Problem statement: Let $P(z)$ be a polynomial of degree $n$ with complex coefficients, $P(0) = 1$, and $|P(z)| \leq M$ for $|z| \leq 1$. Prove that every root of $P(z)$ in the closed unit disc has multiplicity at most $c \cdot \sqrt{n}$, where $c = c(M) > 0$ is a constant depending only on $M$.
attempt(this is my friends attempt because I don’t know where to start)
It is sufficient to examine the multiplicity of the number 1. In fact, if we prove something for 1, then we may apply the result to the polynomial $p(z) = P(\alpha z)$ with $|\alpha| \leq 1$, and in this way, we obtain the same estimate for all roots lying in the unit disc.
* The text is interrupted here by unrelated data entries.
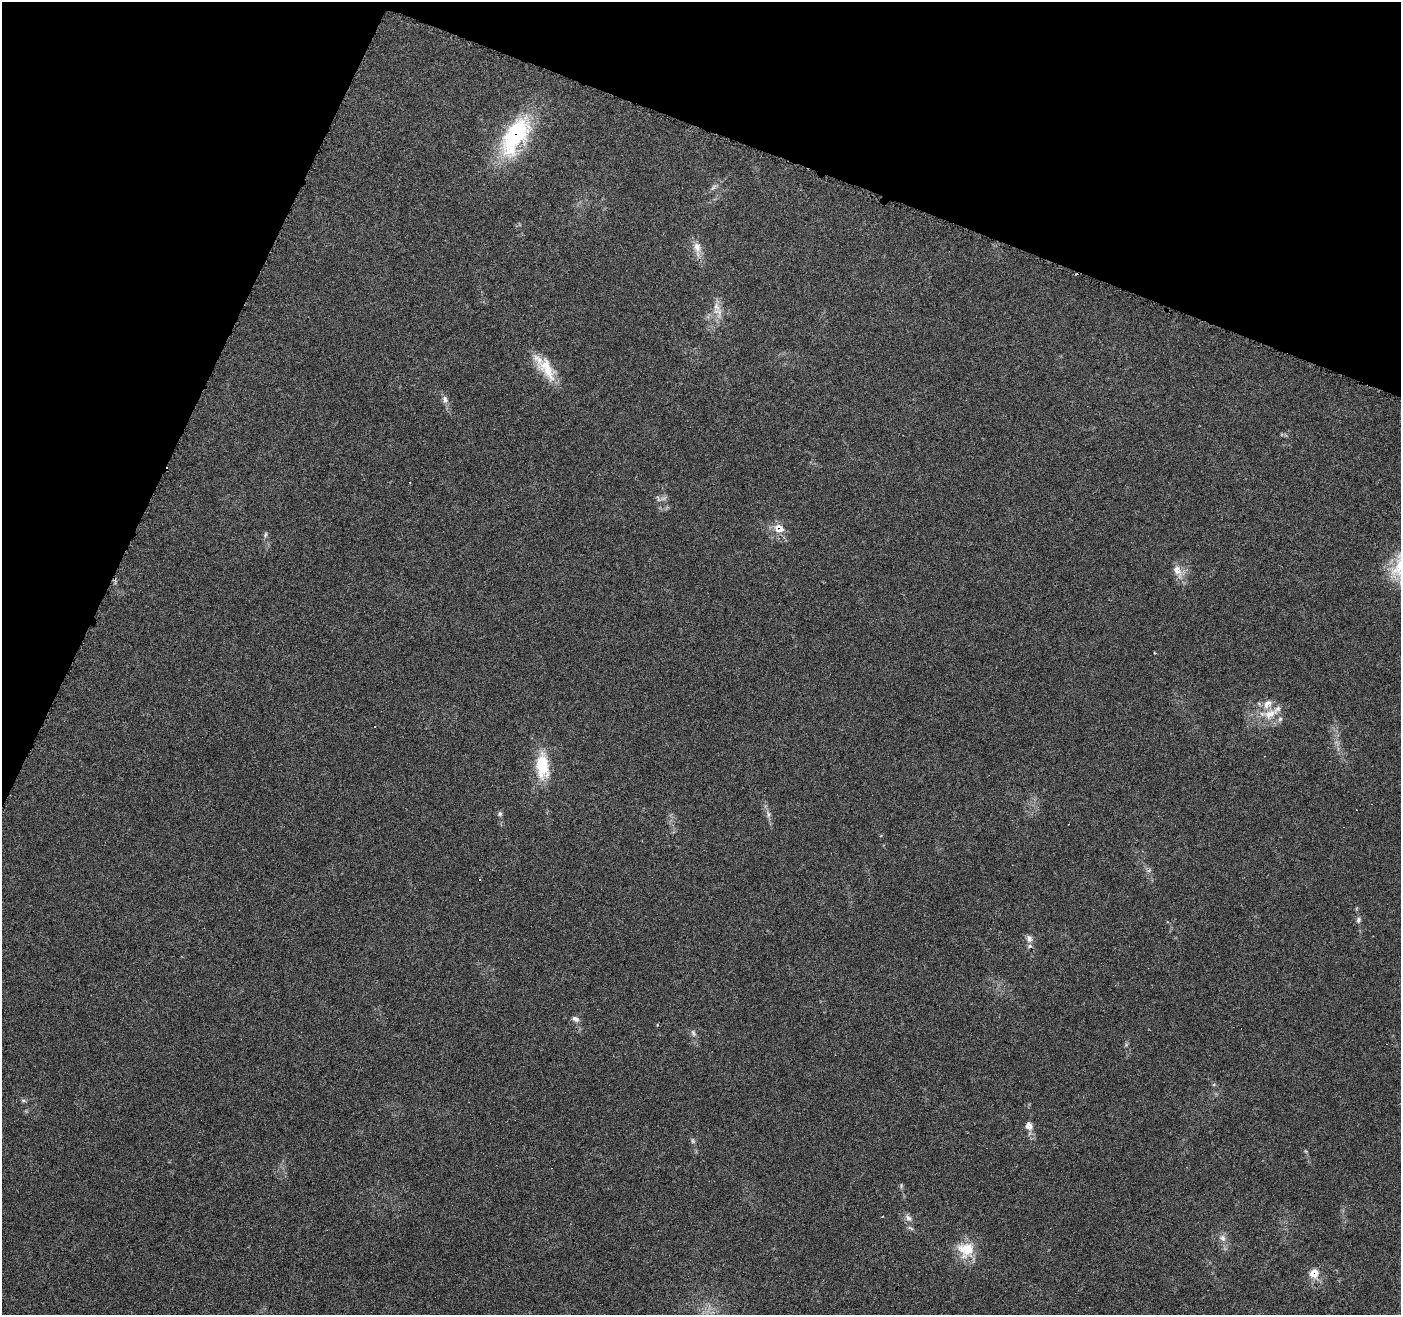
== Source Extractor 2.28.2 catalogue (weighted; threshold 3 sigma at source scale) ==
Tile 2 of 4 x 4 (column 2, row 1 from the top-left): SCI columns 1401-2799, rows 4152-5464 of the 5607 x 5733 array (HDU 1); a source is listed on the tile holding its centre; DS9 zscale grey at full resolution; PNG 1403 x 1317 px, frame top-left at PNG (2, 2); no overlay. Shown black and unused: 20% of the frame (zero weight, under 4 of 7 exposures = <1% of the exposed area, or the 3 px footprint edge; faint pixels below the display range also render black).
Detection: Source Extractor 2.28.2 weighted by HDU 2 'WHT'; one run over the whole footprint, this tile lists its part. Background 0.0591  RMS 0.0033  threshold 0.0133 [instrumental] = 3 sigma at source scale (4.09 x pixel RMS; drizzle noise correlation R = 1.36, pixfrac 0.8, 0.0396/0.0396 arcsec/px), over >= 5 px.
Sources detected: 36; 1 too faint to see at this stretch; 4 cosmic-ray / hot-pixel residue — not listed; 4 inside a brighter listed object's ellipse — not listed separately; the other 27 listed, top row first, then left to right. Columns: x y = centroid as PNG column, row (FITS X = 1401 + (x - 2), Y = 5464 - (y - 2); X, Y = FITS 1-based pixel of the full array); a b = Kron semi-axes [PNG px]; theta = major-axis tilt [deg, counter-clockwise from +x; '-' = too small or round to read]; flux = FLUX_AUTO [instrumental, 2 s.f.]
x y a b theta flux
515 136 51 24 59 32
713 187 11 4 45 0.87
697 247 18 9 -78 3
718 312 18 12 -69 3.7
547 368 33 16 -60 8.3
445 399 10 7 -64 1.4
664 498 10 5 21 0.92
779 529 15 12 -23 3.7
265 534 7 4 71 0.58
1177 571 20 11 -62 3.5
1270 714 20 13 23 5.9
375 726 3 2 - 0.22
542 766 33 16 -87 11
500 814 7 6 - 0.65
768 814 10 6 -67 1.2
1358 920 8 6 68 0.75
1029 939 9 8 - 1.4
575 1019 10 6 -26 1.1
693 1033 10 5 -59 0.86
23 1100 6 4 0 0.51
1029 1126 11 9 -69 2
693 1141 8 5 -72 0.63
901 1186 7 5 81 0.48
908 1218 12 7 -51 1.4
1222 1238 11 9 -47 1.7
966 1249 23 21 -6 7.9
1314 1273 7 7 - 5.6
Overlapping masked pixels (flux is a lower limit): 3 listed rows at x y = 515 136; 779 529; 1314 1273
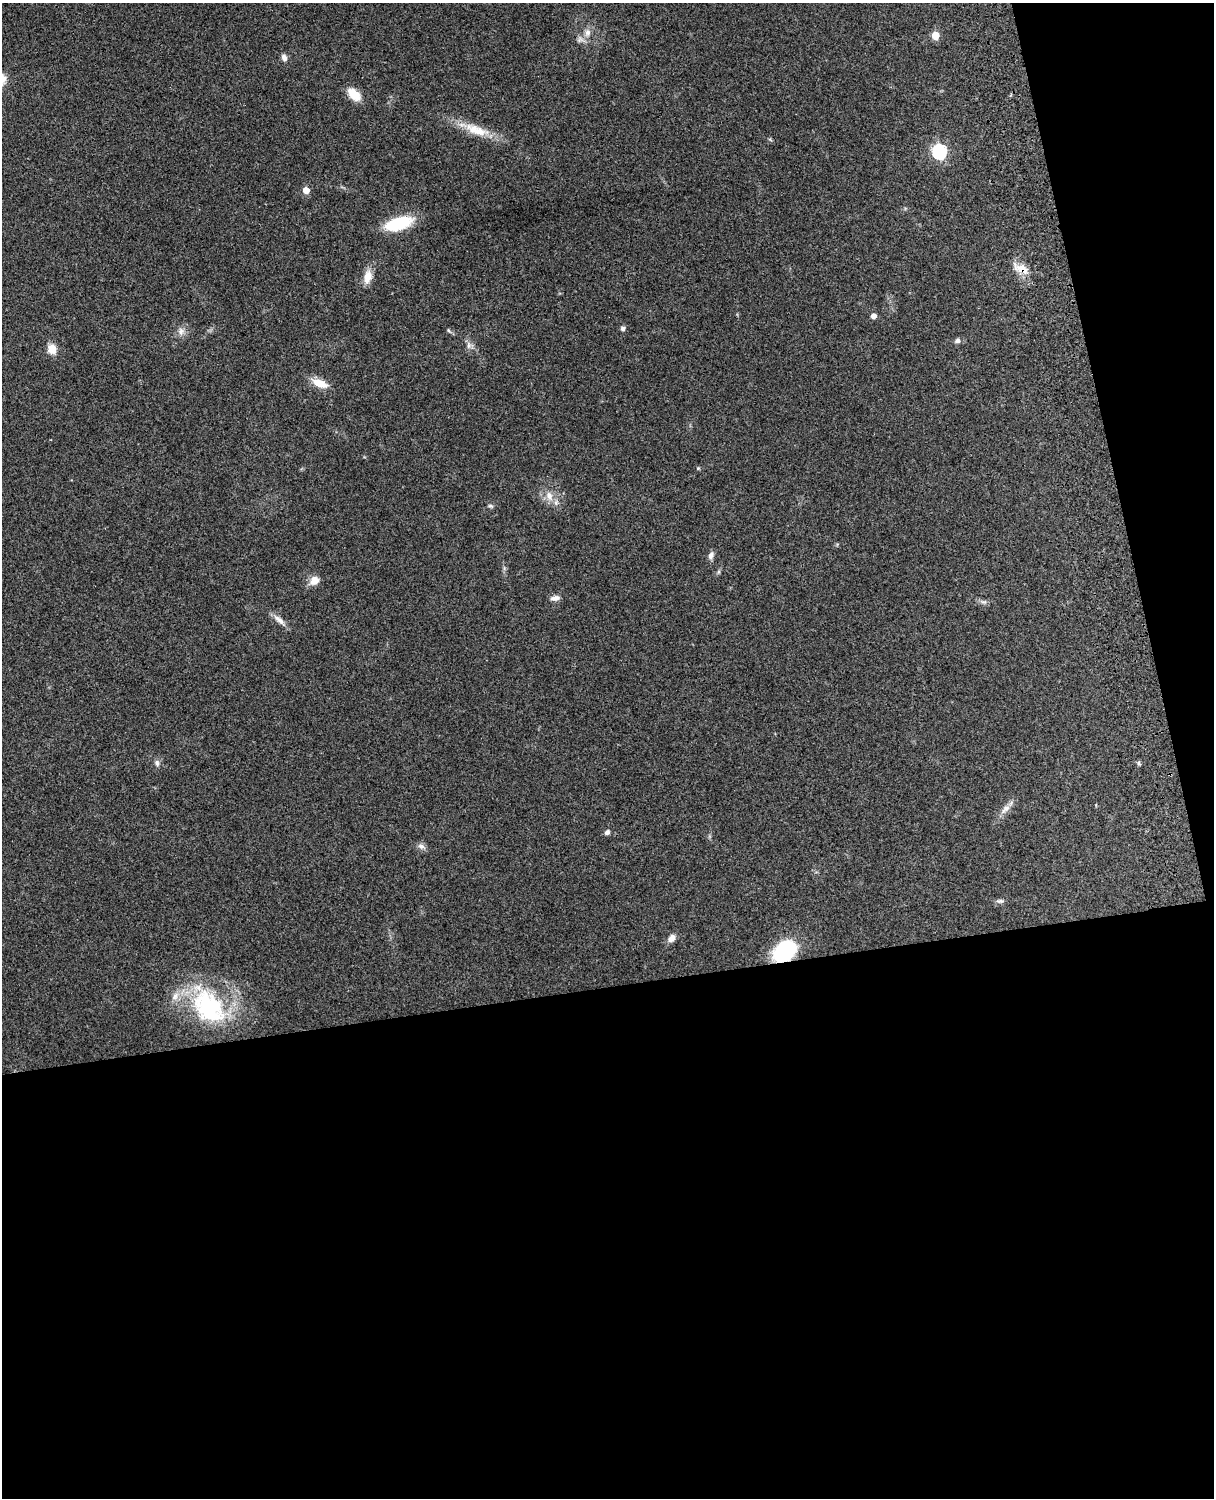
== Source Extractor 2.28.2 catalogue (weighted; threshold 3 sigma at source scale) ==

The idea of the solution is the following. We consider the integral $$F(P) = \int_{0}^{2\pi} \log(|P(e^{i\phi})|) \, d\phi$$
and show that it exists and is nonnegative. Then we estimate it from above, once in the neighborhood of 1 with the aid of the multiplicity of 1 and the degree of $P$, and once at other points using the condition $|P(z)| \leq M$. It is sufficient to prove the existence of the integral for polynomials of the form $z - z_0$. If
$$P(z) = c \cdot \prod_{i=1}^{n} (z - z_i)$$
then $$\log(|P(z)|) = \log(|c|) + \sum_{i=1}^{n} \log(|z - z_{i}|).$$
The existence of $$\int_{0}^{2\pi} \log(|e^{i\phi} - z_{0}|) \, d\phi$$ is ensured since $|e^{i\phi} - z_{0}| \geq 0$ for all $\phi$, and the integrand is continuous on the interval $[0, 2\pi]$.
Here is my attempt.
Let $P(z)=\sum_{k=0}^n a_kz^k$, then $a_0=P(0)=1$.
Let $m+1$ be the multiplicity of the root 1, we have $P^{k}(1)=0$ for any $0\le k\le m$.
Hence$\sum_{k}a_kf(k)=0$ for any polynomial f of degree does not exceed m, since $\left\{ x(x-1)\cdots(x-k+1)\right\}_{k\le m}$ is a base.
Now we choose $f(x)=T_m(\frac{2x-n-1}{n-1})$, where $T_m(x)$ is the Chebyshev polynomial of the first kind. Then $|Tm(k)|\le 1$ for $1\le k \le n $.
By triangle inequality, we deduce that \begin{align} \sum_{k=1}^n |a_k|&\ge \sum_{k=1}^n |a_kf(k)|\ge|\sum_{k=1}^n a_kf(k)|=|a_0f(0)|\\&=T_m(1+\frac{2}{n-1})\\ &=\cosh(m\log(1+\frac{2}{\sqrt{n}-1}))\\ &>\cosh(\frac{2m}{\sqrt{n}})\\ &>\frac{2m^2}{n} \end{align}
So if we choose c sufficiently large, we can ensure that when $m>c\sqrt{n}$, $\sum_{k} |a_k|$could be very large. But I still can't figure out the relationship between $\sum |a_k|$ and $\max_{|z|=1} |P(z)|$.